■ **WORK ITEM**
Write every record out again exactly, and keep images out of it.

################

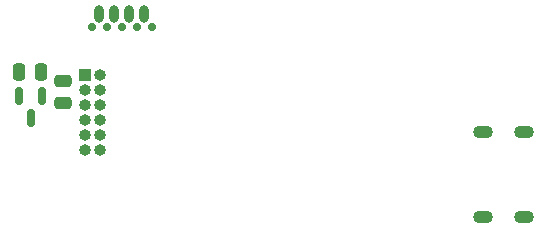
<source format=gbr>
%TF.GenerationSoftware,KiCad,Pcbnew,(6.0.7)*%
%TF.CreationDate,2022-10-28T10:56:42+02:00*%
%TF.ProjectId,LDAD ATOM PRO,4c444144-2041-4544-9f4d-2050524f2e6b,5.3*%
%TF.SameCoordinates,Original*%
%TF.FileFunction,Soldermask,Bot*%
%TF.FilePolarity,Negative*%
%FSLAX46Y46*%
G04 Gerber Fmt 4.6, Leading zero omitted, Abs format (unit mm)*
G04 Created by KiCad (PCBNEW (6.0.7)) date 2022-10-28 10:56:42*
%MOMM*%
%LPD*%
G01*
G04 APERTURE LIST*
G04 Aperture macros list*
%AMRoundRect*
0 Rectangle with rounded corners*
0 $1 Rounding radius*
0 $2 $3 $4 $5 $6 $7 $8 $9 X,Y pos of 4 corners*
0 Add a 4 corners polygon primitive as box body*
4,1,4,$2,$3,$4,$5,$6,$7,$8,$9,$2,$3,0*
0 Add four circle primitives for the rounded corners*
1,1,$1+$1,$2,$3*
1,1,$1+$1,$4,$5*
1,1,$1+$1,$6,$7*
1,1,$1+$1,$8,$9*
0 Add four rect primitives between the rounded corners*
20,1,$1+$1,$2,$3,$4,$5,0*
20,1,$1+$1,$4,$5,$6,$7,0*
20,1,$1+$1,$6,$7,$8,$9,0*
20,1,$1+$1,$8,$9,$2,$3,0*%
G04 Aperture macros list end*
%ADD10RoundRect,0.150000X-0.150000X0.587500X-0.150000X-0.587500X0.150000X-0.587500X0.150000X0.587500X0*%
%ADD11RoundRect,0.250000X0.475000X-0.250000X0.475000X0.250000X-0.475000X0.250000X-0.475000X-0.250000X0*%
%ADD12RoundRect,0.250000X-0.250000X-0.475000X0.250000X-0.475000X0.250000X0.475000X-0.250000X0.475000X0*%
%ADD13R,1.000000X1.000000*%
%ADD14O,1.000000X1.000000*%
%ADD15O,1.700000X1.100000*%
%ADD16C,0.700000*%
%ADD17O,0.800000X1.500000*%
G04 APERTURE END LIST*
D10*
%TO.C,U1*%
X117720000Y-94112500D03*
X119620000Y-94112500D03*
X118670000Y-95987500D03*
%TD*%
D11*
%TO.C,MCPC2*%
X121380000Y-94730000D03*
X121380000Y-92830000D03*
%TD*%
D12*
%TO.C,MCPC1*%
X117680000Y-92070000D03*
X119580000Y-92070000D03*
%TD*%
D13*
%TO.C,J1*%
X123305000Y-92325000D03*
D14*
X124575000Y-92325000D03*
X123305000Y-93595000D03*
X124575000Y-93595000D03*
X123305000Y-94865000D03*
X124575000Y-94865000D03*
X123305000Y-96135000D03*
X124575000Y-96135000D03*
X123305000Y-97405000D03*
X124575000Y-97405000D03*
X123305000Y-98675000D03*
X124575000Y-98675000D03*
%TD*%
D15*
%TO.C,J2*%
X156990000Y-97160000D03*
X160470000Y-97140000D03*
X160470000Y-104360000D03*
X157000000Y-104350000D03*
%TD*%
D16*
%TO.C,ICSP1*%
X125100000Y-88305500D03*
X126370000Y-88305500D03*
X123830000Y-88305500D03*
X128910000Y-88305500D03*
X127640000Y-88305500D03*
D17*
X128275000Y-87150500D03*
X127005000Y-87150500D03*
X125735000Y-87150500D03*
X124465000Y-87150500D03*
%TD*%
M02*

</source>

################

■ **RESULT OF THIS TASK**
<source format=gbr>
%TF.GenerationSoftware,KiCad,Pcbnew,(6.0.7)*%
%TF.CreationDate,2022-10-28T10:56:42+02:00*%
%TF.ProjectId,LDAD ATOM PRO,4c444144-2041-4544-9f4d-2050524f2e6b,5.3*%
%TF.SameCoordinates,Original*%
%TF.FileFunction,Soldermask,Bot*%
%TF.FilePolarity,Negative*%
%FSLAX46Y46*%
G04 Gerber Fmt 4.6, Leading zero omitted, Abs format (unit mm)*
G04 Created by KiCad (PCBNEW (6.0.7)) date 2022-10-28 10:56:42*
%MOMM*%
%LPD*%
G01*
G04 APERTURE LIST*
G04 Aperture macros list*
%AMRoundRect*
0 Rectangle with rounded corners*
0 $1 Rounding radius*
0 $2 $3 $4 $5 $6 $7 $8 $9 X,Y pos of 4 corners*
0 Add a 4 corners polygon primitive as box body*
4,1,4,$2,$3,$4,$5,$6,$7,$8,$9,$2,$3,0*
0 Add four circle primitives for the rounded corners*
1,1,$1+$1,$2,$3*
1,1,$1+$1,$4,$5*
1,1,$1+$1,$6,$7*
1,1,$1+$1,$8,$9*
0 Add four rect primitives between the rounded corners*
20,1,$1+$1,$2,$3,$4,$5,0*
20,1,$1+$1,$4,$5,$6,$7,0*
20,1,$1+$1,$6,$7,$8,$9,0*
20,1,$1+$1,$8,$9,$2,$3,0*%
G04 Aperture macros list end*
%ADD10RoundRect,0.150000X-0.150000X0.587500X-0.150000X-0.587500X0.150000X-0.587500X0.150000X0.587500X0*%
%ADD11RoundRect,0.250000X0.475000X-0.250000X0.475000X0.250000X-0.475000X0.250000X-0.475000X-0.250000X0*%
%ADD12RoundRect,0.250000X-0.250000X-0.475000X0.250000X-0.475000X0.250000X0.475000X-0.250000X0.475000X0*%
%ADD13R,1.000000X1.000000*%
%ADD14O,1.000000X1.000000*%
%ADD15O,1.700000X1.100000*%
%ADD16C,0.700000*%
%ADD17O,0.800000X1.500000*%
G04 APERTURE END LIST*
D10*
%TO.C,U1*%
X117720000Y-94112500D03*
X119620000Y-94112500D03*
X118670000Y-95987500D03*
%TD*%
D11*
%TO.C,MCPC2*%
X121380000Y-94730000D03*
X121380000Y-92830000D03*
%TD*%
D12*
%TO.C,MCPC1*%
X117680000Y-92070000D03*
X119580000Y-92070000D03*
%TD*%
D13*
%TO.C,J1*%
X123305000Y-92325000D03*
D14*
X124575000Y-92325000D03*
X123305000Y-93595000D03*
X124575000Y-93595000D03*
X123305000Y-94865000D03*
X124575000Y-94865000D03*
X123305000Y-96135000D03*
X124575000Y-96135000D03*
X123305000Y-97405000D03*
X124575000Y-97405000D03*
X123305000Y-98675000D03*
X124575000Y-98675000D03*
%TD*%
D15*
%TO.C,J2*%
X156990000Y-97160000D03*
X160470000Y-97140000D03*
X160470000Y-104360000D03*
X157000000Y-104350000D03*
%TD*%
D16*
%TO.C,ICSP1*%
X125100000Y-88305500D03*
X126370000Y-88305500D03*
X123830000Y-88305500D03*
X128910000Y-88305500D03*
X127640000Y-88305500D03*
D17*
X128275000Y-87150500D03*
X127005000Y-87150500D03*
X125735000Y-87150500D03*
X124465000Y-87150500D03*
%TD*%
M02*

</source>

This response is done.